Review first published by Filmland Empire
“At the end of the day, this is going to be normal,” declares Josef (Mark Duplass), embracing Aaron (Patrick Brice), whom he has only just met, with a clingy firmness. “This isn’t weird at all.”
In response to an ad on Craigslist, amateur videographer and all-round nice guy Aaron has driven up to Josef’s woodland home, armed only with his digicam. Expressly invoking the Michael Keaton-starring terminal illness weepie My Life (1993), Josef explains that, owing to a brain tumour which will kill him within months, he wants, with Aaron’s help, to make a posthumous video diary for his as yet unborn son Buddy. Everything that we see here is the result of this arrangement, shot on Aaron’s camera, as these two strangers set off together to record who Josef really is and what he is like.
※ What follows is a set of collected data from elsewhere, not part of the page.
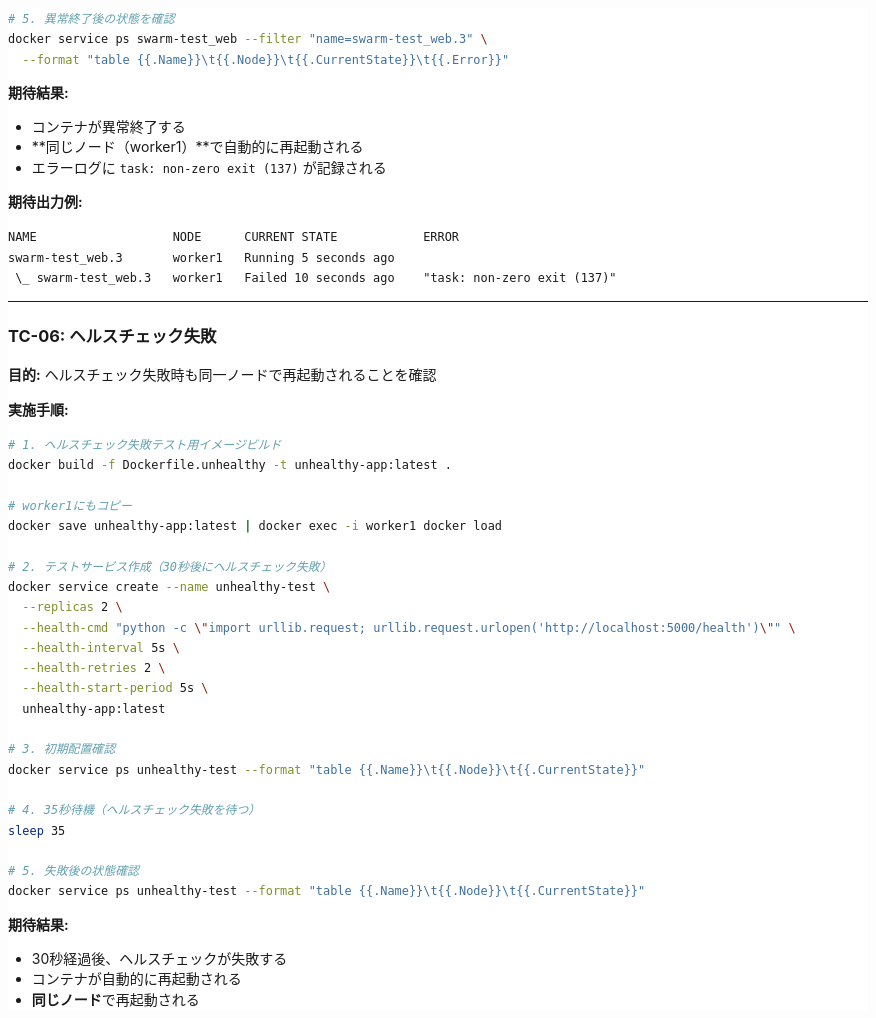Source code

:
 ```bash
# 5. 異常終了後の状態を確認
docker service ps swarm-test_web --filter "name=swarm-test_web.3" \
  --format "table {{.Name}}\t{{.Node}}\t{{.CurrentState}}\t{{.Error}}"
```

**期待結果:**
- コンテナが異常終了する
- **同じノード（worker1）**で自動的に再起動される
- エラーログに `task: non-zero exit (137)` が記録される

**期待出力例:**
```
NAME                   NODE      CURRENT STATE            ERROR
swarm-test_web.3       worker1   Running 5 seconds ago
 \_ swarm-test_web.3   worker1   Failed 10 seconds ago    "task: non-zero exit (137)"
```

---

### TC-06: ヘルスチェック失敗

**目的:** ヘルスチェック失敗時も同一ノードで再起動されることを確認

**実施手順:**
```bash
# 1. ヘルスチェック失敗テスト用イメージビルド
docker build -f Dockerfile.unhealthy -t unhealthy-app:latest .

# worker1にもコピー
docker save unhealthy-app:latest | docker exec -i worker1 docker load

# 2. テストサービス作成（30秒後にヘルスチェック失敗）
docker service create --name unhealthy-test \
  --replicas 2 \
  --health-cmd "python -c \"import urllib.request; urllib.request.urlopen('http://localhost:5000/health')\"" \
  --health-interval 5s \
  --health-retries 2 \
  --health-start-period 5s \
  unhealthy-app:latest

# 3. 初期配置確認
docker service ps unhealthy-test --format "table {{.Name}}\t{{.Node}}\t{{.CurrentState}}"

# 4. 35秒待機（ヘルスチェック失敗を待つ）
sleep 35

# 5. 失敗後の状態確認
docker service ps unhealthy-test --format "table {{.Name}}\t{{.Node}}\t{{.CurrentState}}"
```

**期待結果:**
- 30秒経過後、ヘルスチェックが失敗する
- コンテナが自動的に再起動される
- **同じノード**で再起動される
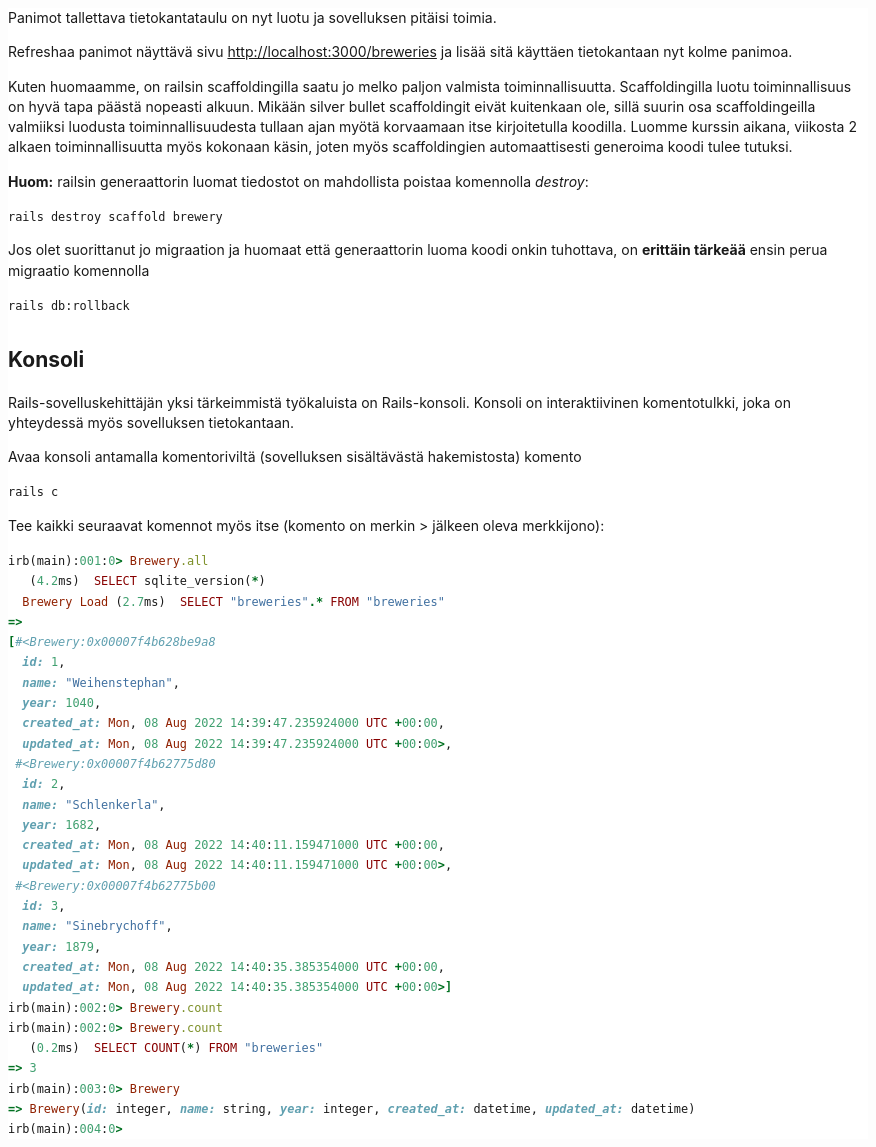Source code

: Panimot tallettava tietokantataulu on nyt luotu ja sovelluksen pitäisi toimia.

Refreshaa panimot näyttävä sivu [http://localhost:3000/breweries](http://localhost:3000/breweries) ja lisää sitä käyttäen tietokantaan nyt kolme panimoa.

Kuten huomaamme, on railsin scaffoldingilla saatu jo melko paljon valmista toiminnallisuutta. Scaffoldingilla luotu toiminnallisuus on hyvä tapa päästä nopeasti alkuun. Mikään silver bullet scaffoldingit eivät kuitenkaan ole, sillä suurin osa scaffoldingeilla valmiiksi luodusta toiminnallisuudesta tullaan ajan myötä korvaamaan itse kirjoitetulla koodilla. Luomme kurssin aikana, viikosta 2 alkaen toiminnallisuutta myös kokonaan käsin, joten myös scaffoldingien automaattisesti generoima koodi tulee tutuksi.

**Huom:** railsin generaattorin luomat tiedostot on mahdollista poistaa komennolla _destroy_:

```bash
rails destroy scaffold brewery
```

Jos olet suorittanut jo migraation ja huomaat että generaattorin luoma koodi onkin tuhottava, on **erittäin tärkeää** ensin perua migraatio komennolla

```bash
rails db:rollback
```

## Konsoli

Rails-sovelluskehittäjän yksi tärkeimmistä työkaluista on Rails-konsoli. Konsoli on interaktiivinen komentotulkki, joka on yhteydessä myös sovelluksen tietokantaan.

Avaa konsoli antamalla komentoriviltä (sovelluksen sisältävästä hakemistosta) komento

```bash
rails c
```

Tee kaikki seuraavat komennot myös itse (komento on merkin > jälkeen oleva merkkijono):

```ruby
irb(main):001:0> Brewery.all
   (4.2ms)  SELECT sqlite_version(*)
  Brewery Load (2.7ms)  SELECT "breweries".* FROM "breweries"
=>
[#<Brewery:0x00007f4b628be9a8
  id: 1,
  name: "Weihenstephan",
  year: 1040,
  created_at: Mon, 08 Aug 2022 14:39:47.235924000 UTC +00:00,
  updated_at: Mon, 08 Aug 2022 14:39:47.235924000 UTC +00:00>,
 #<Brewery:0x00007f4b62775d80
  id: 2,
  name: "Schlenkerla",
  year: 1682,
  created_at: Mon, 08 Aug 2022 14:40:11.159471000 UTC +00:00,
  updated_at: Mon, 08 Aug 2022 14:40:11.159471000 UTC +00:00>,
 #<Brewery:0x00007f4b62775b00
  id: 3,
  name: "Sinebrychoff",
  year: 1879,
  created_at: Mon, 08 Aug 2022 14:40:35.385354000 UTC +00:00,
  updated_at: Mon, 08 Aug 2022 14:40:35.385354000 UTC +00:00>]
irb(main):002:0> Brewery.count
irb(main):002:0> Brewery.count
   (0.2ms)  SELECT COUNT(*) FROM "breweries"
=> 3
irb(main):003:0> Brewery
=> Brewery(id: integer, name: string, year: integer, created_at: datetime, updated_at: datetime)
irb(main):004:0>
```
Right from the get-go, there is something not quite right about Josef, something that seems to go beyond the “cognitive misfiring” that he openly associates with his medical condition. Maybe it is his initial insistence on being filmed naked enjoying “tubby time” in the bath (“It’s ok,” he unconvincingly reassures Aaron, “we’re going to go to much deeper places than this”). Or maybe it’s his habit of sneaking up on Aaron and scaring the life out of him. Or maybe it is the cheap wolf mask on which he has lavished a memorably bizarre name (“Peachfuzz”) and even a theme song – or the increasingly alarming anecdotes that he tells about his life.
Still, if this movie for Buddy proves also to be a buddy movie, the odd couple at its centre are a genre-busting mix of amiable Bill and Ted on a bogus journey and Chuck and Buck headed down a darkly sinister path. We have a pretty good idea from the outset which one of these fellow travellers is the titular Creep, but working out exactly how and why engenders a perfect intersection of comedy and horror.
Sometimes simplest is best. Directed by Brice and co-written by both its stars, Creep is as simple as they come: a two-hander with a one-camera setup, deriving its considerable tension not from any whizzbang effects or monstrous mayhem, but from those most basic of dramatic ingredients, character, script and performance. The precisely modulated interplay and dialogue between Aaron and Josef alert viewers very early in the picture that something is very, very wrong, and the suspense that this generates is both cruelly funny and unbearably menacing.
Once Josef has started playing his crazy, creepy games, and Aaron gets unwillingly cast as the boy who cried wolf, the viewer is filled with the delirious sense that almost anything could happen – and waiting for it to do so is a constant nervy thrill. No other recent film has made me laugh – or jump – as much. Ultimately less found than stored footage, Creep is a very fresh, hilariously mean-spirited take on both the ‘first-person’ format and the stalk-and-slash subgenre – and a lo-fi mumblegore treasure that any discerning, or just unhealthily obsessive, cinephile will want to add to their collection.